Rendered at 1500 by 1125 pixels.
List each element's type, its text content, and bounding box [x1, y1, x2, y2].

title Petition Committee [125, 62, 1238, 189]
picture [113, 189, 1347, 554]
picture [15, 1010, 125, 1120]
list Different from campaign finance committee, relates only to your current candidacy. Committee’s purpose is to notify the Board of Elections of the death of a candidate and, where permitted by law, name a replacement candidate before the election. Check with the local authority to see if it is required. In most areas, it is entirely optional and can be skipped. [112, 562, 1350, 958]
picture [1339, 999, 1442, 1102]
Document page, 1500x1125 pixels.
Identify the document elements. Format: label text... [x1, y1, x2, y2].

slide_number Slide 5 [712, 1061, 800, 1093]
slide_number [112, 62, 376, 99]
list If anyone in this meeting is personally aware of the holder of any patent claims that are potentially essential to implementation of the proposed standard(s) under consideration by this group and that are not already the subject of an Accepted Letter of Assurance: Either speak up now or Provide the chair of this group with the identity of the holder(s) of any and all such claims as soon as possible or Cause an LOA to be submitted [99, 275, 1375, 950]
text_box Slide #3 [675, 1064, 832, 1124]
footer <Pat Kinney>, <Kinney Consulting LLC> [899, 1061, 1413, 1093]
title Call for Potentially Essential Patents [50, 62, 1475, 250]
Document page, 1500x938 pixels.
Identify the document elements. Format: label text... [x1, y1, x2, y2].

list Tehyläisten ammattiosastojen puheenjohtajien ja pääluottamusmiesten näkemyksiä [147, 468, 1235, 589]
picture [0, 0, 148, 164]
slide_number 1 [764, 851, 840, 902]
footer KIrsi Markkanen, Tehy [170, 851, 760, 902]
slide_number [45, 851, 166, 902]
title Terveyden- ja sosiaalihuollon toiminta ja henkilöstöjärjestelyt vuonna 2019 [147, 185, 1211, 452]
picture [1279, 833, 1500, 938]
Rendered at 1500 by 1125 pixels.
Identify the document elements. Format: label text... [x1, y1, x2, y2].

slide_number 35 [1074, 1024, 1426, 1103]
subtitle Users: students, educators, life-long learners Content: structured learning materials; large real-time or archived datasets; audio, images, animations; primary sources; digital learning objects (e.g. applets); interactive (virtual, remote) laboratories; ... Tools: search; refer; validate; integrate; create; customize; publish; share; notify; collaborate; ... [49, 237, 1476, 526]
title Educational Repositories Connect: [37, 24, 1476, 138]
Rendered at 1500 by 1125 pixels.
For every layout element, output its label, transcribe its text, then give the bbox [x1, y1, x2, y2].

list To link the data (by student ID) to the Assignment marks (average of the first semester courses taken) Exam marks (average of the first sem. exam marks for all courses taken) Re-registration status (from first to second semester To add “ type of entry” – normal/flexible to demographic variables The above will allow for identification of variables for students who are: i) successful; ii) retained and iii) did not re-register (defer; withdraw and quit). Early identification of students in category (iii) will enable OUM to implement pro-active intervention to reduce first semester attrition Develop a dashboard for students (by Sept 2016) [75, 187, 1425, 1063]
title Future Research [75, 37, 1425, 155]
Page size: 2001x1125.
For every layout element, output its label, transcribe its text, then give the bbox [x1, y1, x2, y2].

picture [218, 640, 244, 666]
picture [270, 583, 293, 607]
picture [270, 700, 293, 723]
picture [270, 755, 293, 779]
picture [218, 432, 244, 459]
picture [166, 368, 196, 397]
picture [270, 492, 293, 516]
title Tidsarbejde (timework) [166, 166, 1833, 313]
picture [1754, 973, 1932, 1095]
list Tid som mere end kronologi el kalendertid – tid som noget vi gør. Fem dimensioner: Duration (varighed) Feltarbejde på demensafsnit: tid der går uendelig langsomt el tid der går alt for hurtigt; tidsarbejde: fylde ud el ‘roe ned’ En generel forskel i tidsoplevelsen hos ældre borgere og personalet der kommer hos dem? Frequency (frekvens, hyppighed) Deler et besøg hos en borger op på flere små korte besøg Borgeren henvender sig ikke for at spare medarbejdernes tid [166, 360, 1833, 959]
══════════════════════════════
**REQUIRED ACTION**
Output every record above in full, exactly as it reads.

**COMPLETED TASK**
Rendered at 1500 by 1125 pixels.
List each element's type, its text content, and bounding box [x1, y1, x2, y2].

title Petition Committee [125, 62, 1238, 189]
picture [113, 189, 1347, 554]
picture [15, 1010, 125, 1120]
list Different from campaign finance committee, relates only to your current candidacy. Committee’s purpose is to notify the Board of Elections of the death of a candidate and, where permitted by law, name a replacement candidate before the election. Check with the local authority to see if it is required. In most areas, it is entirely optional and can be skipped. [112, 562, 1350, 958]
picture [1339, 999, 1442, 1102]
Document page, 1500x1125 pixels.
Identify the document elements. Format: label text... [x1, y1, x2, y2].

slide_number Slide 5 [712, 1061, 800, 1093]
slide_number [112, 62, 376, 99]
list If anyone in this meeting is personally aware of the holder of any patent claims that are potentially essential to implementation of the proposed standard(s) under consideration by this group and that are not already the subject of an Accepted Letter of Assurance: Either speak up now or Provide the chair of this group with the identity of the holder(s) of any and all such claims as soon as possible or Cause an LOA to be submitted [99, 275, 1375, 950]
text_box Slide #3 [675, 1064, 832, 1124]
footer <Pat Kinney>, <Kinney Consulting LLC> [899, 1061, 1413, 1093]
title Call for Potentially Essential Patents [50, 62, 1475, 250]
Document page, 1500x938 pixels.
Identify the document elements. Format: label text... [x1, y1, x2, y2].

list Tehyläisten ammattiosastojen puheenjohtajien ja pääluottamusmiesten näkemyksiä [147, 468, 1235, 589]
picture [0, 0, 148, 164]
slide_number 1 [764, 851, 840, 902]
footer KIrsi Markkanen, Tehy [170, 851, 760, 902]
slide_number [45, 851, 166, 902]
title Terveyden- ja sosiaalihuollon toiminta ja henkilöstöjärjestelyt vuonna 2019 [147, 185, 1211, 452]
picture [1279, 833, 1500, 938]
Rendered at 1500 by 1125 pixels.
Identify the document elements. Format: label text... [x1, y1, x2, y2].

slide_number 35 [1074, 1024, 1426, 1103]
subtitle Users: students, educators, life-long learners Content: structured learning materials; large real-time or archived datasets; audio, images, animations; primary sources; digital learning objects (e.g. applets); interactive (virtual, remote) laboratories; ... Tools: search; refer; validate; integrate; create; customize; publish; share; notify; collaborate; ... [49, 237, 1476, 526]
title Educational Repositories Connect: [37, 24, 1476, 138]
Rendered at 1500 by 1125 pixels.
For every layout element, output its label, transcribe its text, then give the bbox [x1, y1, x2, y2].

list To link the data (by student ID) to the Assignment marks (average of the first semester courses taken) Exam marks (average of the first sem. exam marks for all courses taken) Re-registration status (from first to second semester To add “ type of entry” – normal/flexible to demographic variables The above will allow for identification of variables for students who are: i) successful; ii) retained and iii) did not re-register (defer; withdraw and quit). Early identification of students in category (iii) will enable OUM to implement pro-active intervention to reduce first semester attrition Develop a dashboard for students (by Sept 2016) [75, 187, 1425, 1063]
title Future Research [75, 37, 1425, 155]
Page size: 2001x1125.
For every layout element, output its label, transcribe its text, then give the bbox [x1, y1, x2, y2].

picture [218, 640, 244, 666]
picture [270, 583, 293, 607]
picture [270, 700, 293, 723]
picture [270, 755, 293, 779]
picture [218, 432, 244, 459]
picture [166, 368, 196, 397]
picture [270, 492, 293, 516]
title Tidsarbejde (timework) [166, 166, 1833, 313]
picture [1754, 973, 1932, 1095]
list Tid som mere end kronologi el kalendertid – tid som noget vi gør. Fem dimensioner: Duration (varighed) Feltarbejde på demensafsnit: tid der går uendelig langsomt el tid der går alt for hurtigt; tidsarbejde: fylde ud el ‘roe ned’ En generel forskel i tidsoplevelsen hos ældre borgere og personalet der kommer hos dem? Frequency (frekvens, hyppighed) Deler et besøg hos en borger op på flere små korte besøg Borgeren henvender sig ikke for at spare medarbejdernes tid [166, 360, 1833, 959]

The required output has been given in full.